Interestingly, this work seems to indicate that the social humor we find funniest also involves activation of brain regions required to process social intent. Several humor studies using static cartoons have found activation in brain regions involved with decoding what others are thinking, such as the temporal poles, TPJ, and STS (e.g., Azim et al., 2005; Goel & Dolan, 2001; Mobbs, Hagan, Azim, Menon, & Reiss, 2005). These areas are more active for cartoons that involve taking others’ perspectives into account (e.g., Samson, Zysset, & Huber, 2008), a finding that highlights their importance in incorporating knowledge of others’ mental states in humor. The study here, using dynamic displays of humor, revealed that brain regions involved with decoding the social intent of others are related to greater humor experience, perhaps reflecting the processing of incongruity between social actions and expectations.
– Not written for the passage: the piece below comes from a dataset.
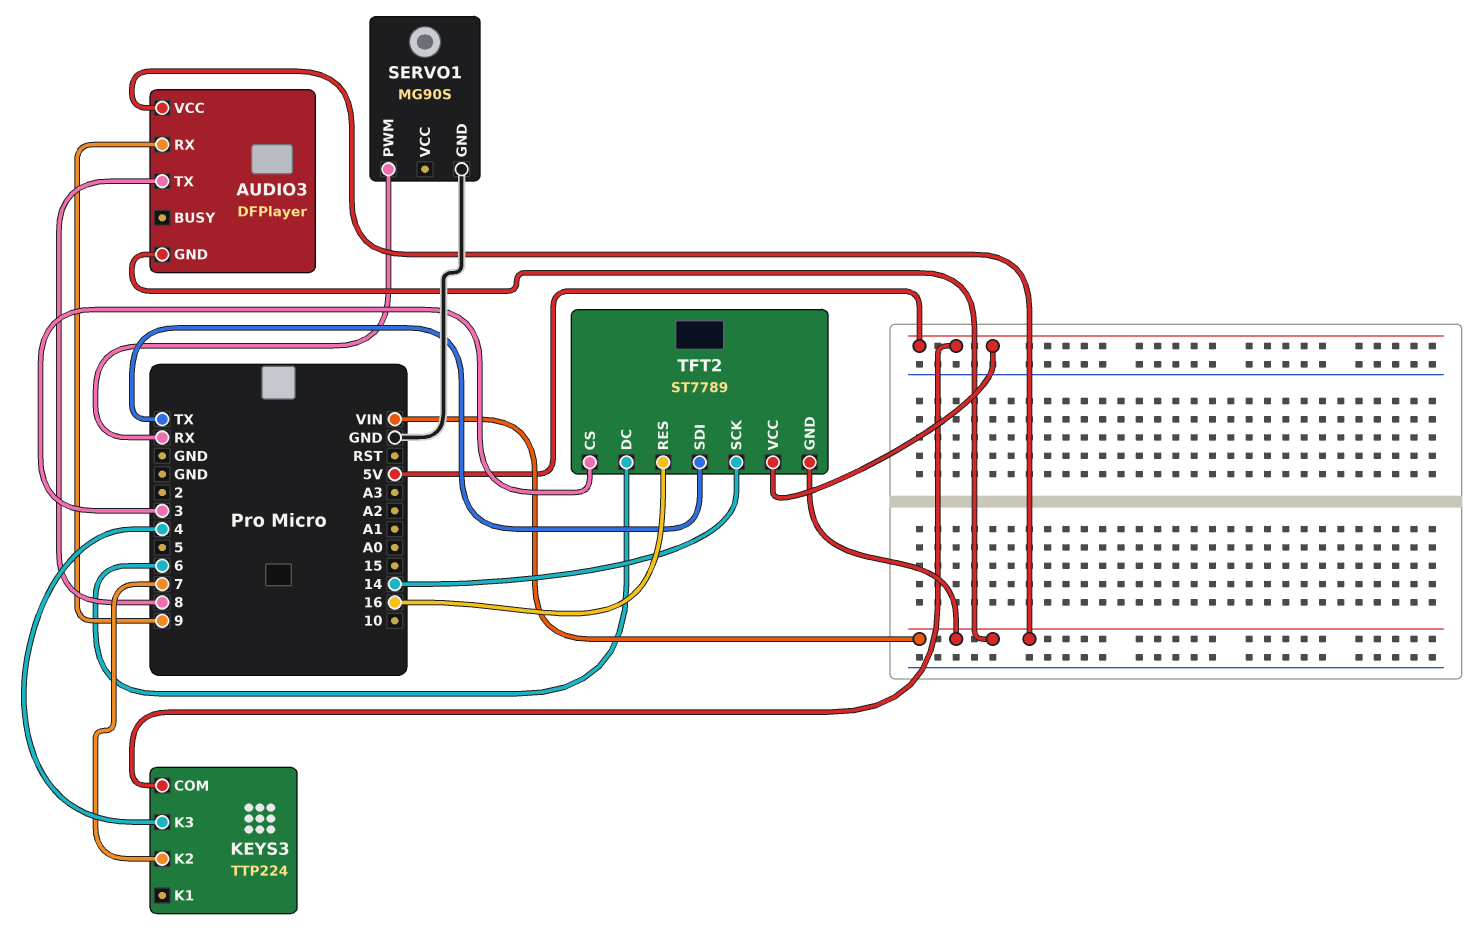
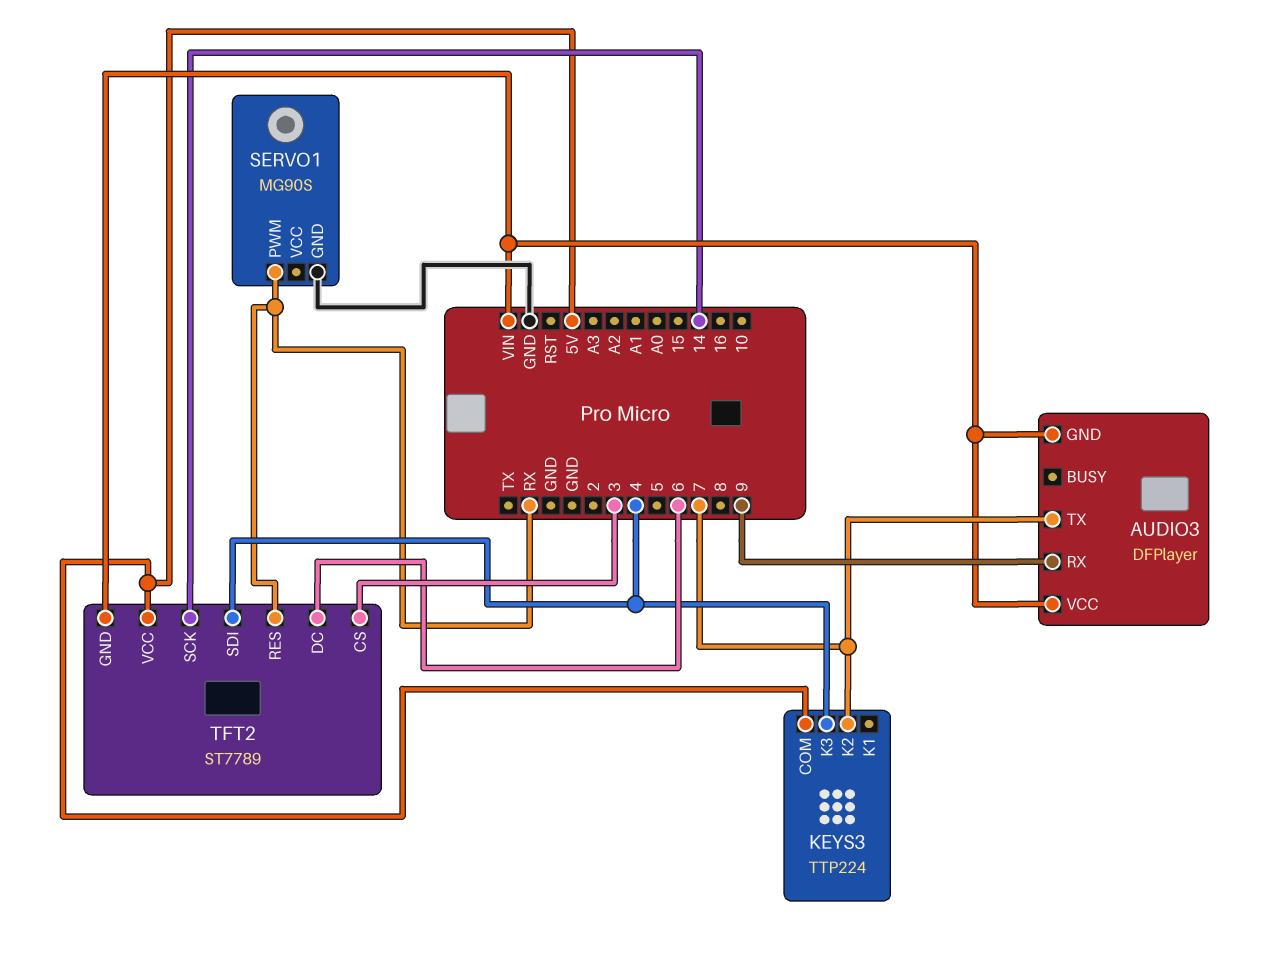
AUDIO3 pin TX: 8 -> 7
TFT2 pin RES: 16 -> RX
TFT2 pin SDI: TX -> 4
This study builds upon Moran et al.’s (2004) findings by indicating that more naturalistic humor is indeed perceived and processed as a rewarding stimulus. We enjoy humor from others, and humor plays a role in how we judge them (Wanzer et al., 1996). This may be because we find humor rewarding and associate that reward with those who produce it. This may help address why humor is generally regarded as an important social skill. A parallel may be drawn with perceived attractiveness. Physical attractiveness in others activates many of the same reward brain regions as humor (Aharon et al., 2001; O’Doherty et al., 2003), and attractiveness is likewise associated with positive halo effects and increased liking (e.g., Dion, Berscheid, & Walster, 1972). Likewise, reward activation associated with humor may contribute to why we like those who are funny, though this remains an empirical question that warrants future research.
In sum, this article reveals that ecologically relevant, dynamic displays of humor do elicit reward-related activation in the brain. This extends prior research of this kind by showing that more socially relevant forms of humor induce brain activation in much the same way as cartoons do when subjected to similar experimental controls, and it may offer insight as to why humor is so critical a social skill.